### What the exercise asks
Search the entries below for the word "lines" and copy every line where it appears.

### Excerpted records
*** Begin section ***

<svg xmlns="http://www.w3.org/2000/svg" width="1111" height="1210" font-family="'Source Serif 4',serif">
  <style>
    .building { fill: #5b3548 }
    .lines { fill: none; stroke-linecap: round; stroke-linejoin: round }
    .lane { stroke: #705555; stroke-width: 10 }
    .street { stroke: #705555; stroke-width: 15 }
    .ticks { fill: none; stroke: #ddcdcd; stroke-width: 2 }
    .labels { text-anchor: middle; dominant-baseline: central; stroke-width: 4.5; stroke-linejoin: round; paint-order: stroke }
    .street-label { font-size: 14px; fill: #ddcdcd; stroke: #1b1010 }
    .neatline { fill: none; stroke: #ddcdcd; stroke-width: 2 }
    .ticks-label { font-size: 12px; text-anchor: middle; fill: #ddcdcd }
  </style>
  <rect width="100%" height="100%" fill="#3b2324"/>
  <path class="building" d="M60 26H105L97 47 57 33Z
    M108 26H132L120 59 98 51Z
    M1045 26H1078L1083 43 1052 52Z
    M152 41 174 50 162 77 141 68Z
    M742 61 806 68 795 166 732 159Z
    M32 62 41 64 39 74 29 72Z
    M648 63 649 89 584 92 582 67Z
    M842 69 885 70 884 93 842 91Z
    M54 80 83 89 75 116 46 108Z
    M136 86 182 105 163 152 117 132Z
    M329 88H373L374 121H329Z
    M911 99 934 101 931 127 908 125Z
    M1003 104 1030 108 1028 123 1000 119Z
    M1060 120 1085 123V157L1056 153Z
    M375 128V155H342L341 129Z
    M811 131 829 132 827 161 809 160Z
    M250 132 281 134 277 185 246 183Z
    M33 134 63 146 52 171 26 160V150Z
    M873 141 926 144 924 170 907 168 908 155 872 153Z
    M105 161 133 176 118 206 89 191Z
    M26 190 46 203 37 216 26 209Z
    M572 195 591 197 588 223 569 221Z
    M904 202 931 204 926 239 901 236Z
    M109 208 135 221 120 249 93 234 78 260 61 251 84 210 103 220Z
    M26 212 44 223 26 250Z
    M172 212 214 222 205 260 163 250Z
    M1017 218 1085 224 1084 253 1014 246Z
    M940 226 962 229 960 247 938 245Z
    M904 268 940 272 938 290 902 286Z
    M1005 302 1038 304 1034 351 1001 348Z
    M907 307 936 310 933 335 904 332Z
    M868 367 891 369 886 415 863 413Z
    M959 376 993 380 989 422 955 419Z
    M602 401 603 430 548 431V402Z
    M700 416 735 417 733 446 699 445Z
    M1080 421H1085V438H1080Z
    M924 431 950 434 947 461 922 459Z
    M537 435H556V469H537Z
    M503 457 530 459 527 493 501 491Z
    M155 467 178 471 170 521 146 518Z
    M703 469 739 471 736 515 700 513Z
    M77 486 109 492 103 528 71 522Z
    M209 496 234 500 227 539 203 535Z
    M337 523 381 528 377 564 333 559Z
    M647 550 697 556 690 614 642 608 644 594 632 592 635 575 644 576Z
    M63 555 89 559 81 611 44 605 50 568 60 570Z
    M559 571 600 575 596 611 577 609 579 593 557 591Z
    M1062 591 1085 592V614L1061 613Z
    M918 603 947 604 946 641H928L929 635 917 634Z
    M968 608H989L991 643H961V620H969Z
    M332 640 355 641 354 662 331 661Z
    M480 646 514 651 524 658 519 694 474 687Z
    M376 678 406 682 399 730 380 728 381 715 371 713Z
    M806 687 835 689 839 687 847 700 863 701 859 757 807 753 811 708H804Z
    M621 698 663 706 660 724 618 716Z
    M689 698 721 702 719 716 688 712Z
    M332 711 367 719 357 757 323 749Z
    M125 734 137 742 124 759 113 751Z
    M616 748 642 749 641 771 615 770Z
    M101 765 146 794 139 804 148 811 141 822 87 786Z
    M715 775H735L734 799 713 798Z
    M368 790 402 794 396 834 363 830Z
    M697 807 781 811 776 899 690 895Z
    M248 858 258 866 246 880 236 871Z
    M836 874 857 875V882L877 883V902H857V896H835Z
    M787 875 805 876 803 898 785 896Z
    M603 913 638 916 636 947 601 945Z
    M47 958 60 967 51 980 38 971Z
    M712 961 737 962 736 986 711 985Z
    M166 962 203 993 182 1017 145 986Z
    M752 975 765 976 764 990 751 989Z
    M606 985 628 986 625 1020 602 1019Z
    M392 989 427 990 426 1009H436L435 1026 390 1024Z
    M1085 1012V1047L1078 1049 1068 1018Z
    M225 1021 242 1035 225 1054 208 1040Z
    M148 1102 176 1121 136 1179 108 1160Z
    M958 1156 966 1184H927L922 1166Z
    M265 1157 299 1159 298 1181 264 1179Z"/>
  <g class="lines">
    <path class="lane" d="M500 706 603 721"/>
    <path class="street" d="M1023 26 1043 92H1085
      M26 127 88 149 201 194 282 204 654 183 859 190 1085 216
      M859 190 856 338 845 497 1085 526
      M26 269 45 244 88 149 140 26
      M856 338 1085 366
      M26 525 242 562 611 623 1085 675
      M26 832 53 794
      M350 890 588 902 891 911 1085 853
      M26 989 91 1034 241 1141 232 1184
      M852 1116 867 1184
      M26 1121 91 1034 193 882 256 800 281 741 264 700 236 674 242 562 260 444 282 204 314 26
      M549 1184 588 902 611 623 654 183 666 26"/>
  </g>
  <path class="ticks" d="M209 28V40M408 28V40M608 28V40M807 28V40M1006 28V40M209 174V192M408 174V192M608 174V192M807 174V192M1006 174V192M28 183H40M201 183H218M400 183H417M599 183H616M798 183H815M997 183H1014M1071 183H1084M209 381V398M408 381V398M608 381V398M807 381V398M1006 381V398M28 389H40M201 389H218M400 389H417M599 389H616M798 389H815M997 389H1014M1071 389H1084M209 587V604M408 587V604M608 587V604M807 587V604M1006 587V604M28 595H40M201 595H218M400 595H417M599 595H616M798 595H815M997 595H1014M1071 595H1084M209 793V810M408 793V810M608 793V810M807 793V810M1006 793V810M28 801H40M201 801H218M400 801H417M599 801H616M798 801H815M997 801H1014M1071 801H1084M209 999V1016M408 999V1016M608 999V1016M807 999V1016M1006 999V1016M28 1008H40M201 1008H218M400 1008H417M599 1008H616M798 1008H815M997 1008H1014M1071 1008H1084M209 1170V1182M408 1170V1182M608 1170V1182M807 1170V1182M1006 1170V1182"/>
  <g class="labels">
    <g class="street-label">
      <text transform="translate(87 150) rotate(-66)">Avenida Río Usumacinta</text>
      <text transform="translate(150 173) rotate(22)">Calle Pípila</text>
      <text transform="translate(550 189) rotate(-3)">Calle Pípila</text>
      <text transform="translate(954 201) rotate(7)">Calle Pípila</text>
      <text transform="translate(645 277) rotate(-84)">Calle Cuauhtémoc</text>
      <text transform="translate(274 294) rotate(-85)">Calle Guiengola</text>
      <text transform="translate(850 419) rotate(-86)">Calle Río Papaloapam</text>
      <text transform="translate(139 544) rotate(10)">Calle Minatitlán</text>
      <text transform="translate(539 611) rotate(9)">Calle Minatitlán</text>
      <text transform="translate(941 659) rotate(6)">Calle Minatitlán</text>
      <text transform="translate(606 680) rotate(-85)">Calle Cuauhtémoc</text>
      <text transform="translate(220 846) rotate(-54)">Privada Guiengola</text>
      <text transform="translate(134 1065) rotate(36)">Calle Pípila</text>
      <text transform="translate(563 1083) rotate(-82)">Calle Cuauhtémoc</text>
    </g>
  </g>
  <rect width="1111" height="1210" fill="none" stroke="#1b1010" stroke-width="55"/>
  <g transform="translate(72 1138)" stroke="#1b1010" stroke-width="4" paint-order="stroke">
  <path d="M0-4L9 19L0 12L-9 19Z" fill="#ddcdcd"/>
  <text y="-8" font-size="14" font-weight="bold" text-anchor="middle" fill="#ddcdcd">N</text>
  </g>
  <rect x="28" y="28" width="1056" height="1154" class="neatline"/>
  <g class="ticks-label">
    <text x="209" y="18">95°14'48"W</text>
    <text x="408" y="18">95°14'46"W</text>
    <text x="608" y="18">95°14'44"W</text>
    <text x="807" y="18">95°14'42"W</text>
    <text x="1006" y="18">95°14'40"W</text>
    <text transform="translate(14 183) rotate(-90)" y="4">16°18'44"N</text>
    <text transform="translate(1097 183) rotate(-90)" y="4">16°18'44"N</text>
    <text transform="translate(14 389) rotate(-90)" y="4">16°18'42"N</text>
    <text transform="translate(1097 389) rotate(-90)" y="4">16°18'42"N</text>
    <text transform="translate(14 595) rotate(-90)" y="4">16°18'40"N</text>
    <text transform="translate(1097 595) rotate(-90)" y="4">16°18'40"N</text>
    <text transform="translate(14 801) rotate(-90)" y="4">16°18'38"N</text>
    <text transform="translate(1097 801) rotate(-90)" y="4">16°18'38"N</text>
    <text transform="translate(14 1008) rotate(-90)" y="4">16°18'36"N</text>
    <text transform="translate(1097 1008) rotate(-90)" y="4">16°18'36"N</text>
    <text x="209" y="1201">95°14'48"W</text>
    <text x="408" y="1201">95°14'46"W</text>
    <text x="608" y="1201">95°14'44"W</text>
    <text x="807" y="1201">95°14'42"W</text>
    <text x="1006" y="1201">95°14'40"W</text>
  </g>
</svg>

*** End section ***

### Output for this exercise
    .lines { fill: none; stroke-linecap: round; stroke-linejoin: round }
  <g class="lines">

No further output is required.